19 JULY 2007
Evolution is complicated. That's why it took a genius -- namely, Charles Darwin -- to figure out how it happened. And that's also why so many people today have a hard time believing that it happened at all.
It's
a peculiar sort of reasoning that surfaces in many arenas where science
confronts "common sense." Quantum physics, the Big Bang, global warming,
cancer from second-hand smoke, whatever -- many people seem to think if
"common sense" (theirs) cannot conceive of something, it therefore must
not be true.
Same for evolution. Many people can't imagine that amoebas and worms and flies transformed themselves into rats and cats and humans. If scientists cannot clearly explain every step in the process, this reasoning goes, the idea of evolution is consequently false.
It might be an understandable reaction, but it is nevertheless nonsense. A lot of fantastic things are undeniably true, even though science cannot explain everything about them. Gravity itself is true but mysterious, and what went up still came down long before Newton and Einstein came along to explain it.
With evolution, Darwin's theory about natural selection does explain many aspects of the history of life. Just not everything, yet. But there is progress in explaining how ancestral annelids and insects became rats and cats and basketball players.
By its very nature, evolution preserves a record of its past in the DNA code
that provides the blueprint for life's important chemicals. In recent
years, some of those chemical clues have revealed a possible answer to
the riddle of the emergence of animals with backbones. 
Those animals, who prefer to be called vertebrates, differ from their primitive ancestors in numerous ways. Besides their bony internal skeletons, vertebrates have a more elaborate system of organs, more powerful and more versatile muscles, and intricate immune systems, capable of identifying and fighting off a diverse array of diseases.
Flies did not evolve to possess all these properties by getting trapped in a transporter tube with Jeff Goldblum, merging their DNA with his. Rather there was a merger on a more modest scale. Certain Machiavellian molecules conspired to create a new system of cellular communication, conferring biochemistry with vast new powers.

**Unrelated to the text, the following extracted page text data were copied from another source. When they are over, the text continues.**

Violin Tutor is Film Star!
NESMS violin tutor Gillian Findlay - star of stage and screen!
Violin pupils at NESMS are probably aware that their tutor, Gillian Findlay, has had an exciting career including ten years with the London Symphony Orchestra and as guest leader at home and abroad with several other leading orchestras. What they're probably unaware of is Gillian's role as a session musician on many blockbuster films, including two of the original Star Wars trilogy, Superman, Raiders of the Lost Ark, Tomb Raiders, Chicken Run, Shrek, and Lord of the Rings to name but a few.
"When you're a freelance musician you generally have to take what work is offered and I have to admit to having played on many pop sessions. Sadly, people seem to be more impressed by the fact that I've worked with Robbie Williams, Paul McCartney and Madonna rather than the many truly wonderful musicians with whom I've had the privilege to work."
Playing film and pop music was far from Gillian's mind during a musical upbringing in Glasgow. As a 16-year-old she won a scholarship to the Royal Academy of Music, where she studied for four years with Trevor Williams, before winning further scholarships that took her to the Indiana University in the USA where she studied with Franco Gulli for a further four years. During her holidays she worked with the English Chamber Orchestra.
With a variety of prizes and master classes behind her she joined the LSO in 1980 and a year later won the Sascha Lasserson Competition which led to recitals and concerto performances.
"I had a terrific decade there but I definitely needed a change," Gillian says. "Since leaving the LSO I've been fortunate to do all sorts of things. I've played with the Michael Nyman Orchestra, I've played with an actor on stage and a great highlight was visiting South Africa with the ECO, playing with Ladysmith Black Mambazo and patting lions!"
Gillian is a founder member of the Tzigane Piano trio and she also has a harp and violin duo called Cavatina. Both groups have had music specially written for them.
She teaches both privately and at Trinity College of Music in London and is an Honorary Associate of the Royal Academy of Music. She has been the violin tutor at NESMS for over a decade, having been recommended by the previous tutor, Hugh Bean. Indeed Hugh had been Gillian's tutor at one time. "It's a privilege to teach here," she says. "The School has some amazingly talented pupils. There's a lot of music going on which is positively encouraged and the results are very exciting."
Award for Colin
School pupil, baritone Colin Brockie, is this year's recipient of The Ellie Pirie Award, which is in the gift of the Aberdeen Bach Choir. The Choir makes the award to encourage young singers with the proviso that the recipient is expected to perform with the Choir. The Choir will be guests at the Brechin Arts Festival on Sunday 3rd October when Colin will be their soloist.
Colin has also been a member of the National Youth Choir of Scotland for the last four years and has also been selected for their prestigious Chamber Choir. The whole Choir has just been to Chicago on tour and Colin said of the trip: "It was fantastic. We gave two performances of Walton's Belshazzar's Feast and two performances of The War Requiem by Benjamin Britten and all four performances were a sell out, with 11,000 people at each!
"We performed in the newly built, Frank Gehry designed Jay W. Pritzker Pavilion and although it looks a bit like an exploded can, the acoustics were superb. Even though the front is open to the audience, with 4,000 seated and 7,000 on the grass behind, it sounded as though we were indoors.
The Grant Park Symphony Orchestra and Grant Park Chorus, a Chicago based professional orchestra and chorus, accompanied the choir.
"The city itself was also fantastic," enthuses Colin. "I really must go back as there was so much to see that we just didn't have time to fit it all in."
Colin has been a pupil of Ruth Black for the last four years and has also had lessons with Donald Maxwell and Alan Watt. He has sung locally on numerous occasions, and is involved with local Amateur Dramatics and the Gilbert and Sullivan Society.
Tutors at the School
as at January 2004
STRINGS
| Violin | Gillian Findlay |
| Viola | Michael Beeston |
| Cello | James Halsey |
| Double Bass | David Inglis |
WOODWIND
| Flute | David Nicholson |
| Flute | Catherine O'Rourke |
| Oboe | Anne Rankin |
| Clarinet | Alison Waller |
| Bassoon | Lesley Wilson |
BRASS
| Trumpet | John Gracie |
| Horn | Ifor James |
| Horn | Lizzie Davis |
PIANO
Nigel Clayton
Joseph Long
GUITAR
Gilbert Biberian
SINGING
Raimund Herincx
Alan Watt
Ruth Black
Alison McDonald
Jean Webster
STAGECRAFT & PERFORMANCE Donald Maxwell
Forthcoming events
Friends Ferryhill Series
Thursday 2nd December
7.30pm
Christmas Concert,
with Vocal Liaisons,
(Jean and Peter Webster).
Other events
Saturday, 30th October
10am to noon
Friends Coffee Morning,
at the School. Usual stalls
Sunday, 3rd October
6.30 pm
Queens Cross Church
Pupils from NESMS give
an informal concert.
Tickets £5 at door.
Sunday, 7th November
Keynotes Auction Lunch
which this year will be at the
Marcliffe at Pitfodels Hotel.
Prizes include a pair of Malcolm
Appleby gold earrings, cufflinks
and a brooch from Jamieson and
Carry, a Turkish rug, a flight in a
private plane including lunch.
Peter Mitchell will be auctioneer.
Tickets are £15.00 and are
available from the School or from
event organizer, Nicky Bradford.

That new system started with calcium, the element you need to build strong bones. Calcium has many other jobs, particularly as a sender of signals. When calcium enters cells, it launches a chain of biochemical reactions impinging on functions ranging from muscle contraction to learning and memory.
Skipping the messy details, calcium's ultimate effect is to send chemicals into the cell's nucleus, where they attach to DNA, the molecule that genes are made of. What a cell does depends on which genes are "turned on" to produce proteins and other molecules that keep life going. By attaching to DNA, outsider molecules determine which genes are on or off, thereby controlling the chemical processes maintaining life.
All this was true back when worms and flies were the paragons of advanced civilization. But their repertoire of chemicals for managing gene activity was rather limited. Attaching to DNA requires a molecule that can get a grip, and with only a few such molecules around, primitive life's responses to chemical signals were simple.
But about 500 million years ago, a gene for a molecule sensitive to calcium merged with a gene for a molecule that could grip DNA. Calcium then became a prime mover of cell activity. Over the generations, the original new gene duplicated itself into four variants that produce NFAT proteins (for Nuclear Factor of Activated T cells, the cells in which they were first found).
NFAT proteins alone can grip DNA only weakly, and so require a partner molecule to regulate genes effectively. But the need for a partner is a bonus, as NFATs can enlist various partners for attaching to different DNA sites. That gives the NFAT-partner complexes the ability to control a wide array of genes. And so calcium, which activates the NFATs, is now a very versatile messenger, affecting a whole host of cellular functions, particularly those that involve communication and cooperation between cells. And that's just what a body needs to build bigger organs, better muscles, and more versatile defense systems.
This story has been pieced together from catalogs recently completed of the total genetic endowment -- the genome -- of 16 vertebrate species. The NFAT genes are found in all the vertebrates but not in invertebrates, supporting the suspicion that vertebrate evolution is connected with their arrival on the scene about 500 million years ago, as Stanford University biologists describe in the June issue of Trends in Cell Biology.
Furthermore, experiments disabling NFAT genes have been shown to disrupt the development of organs and other essential vertebrate features, providing further evidence that NFAT proteins play a key role in providing vertebrates their defining qualities.
"The development of many vertebrate-specific organs is, indeed, dependent upon NFAT signaling," Stanford's Gerald Crabtree and collaborators write.
In fact, NFAT signaling appears to be essential in the vertebrate immune system, in the nervous system, and in producing heart and skeletal muscles. NFATs also play a role in skeletal bone formation, the most obvious vertebrate feature.
No doubt other forces were at work when life first advanced beyond spinelessness. But NFATs show how complex life can arise from primitive precursors, and that fantastic ideas defying common sense do not have to be easy to understand to be right.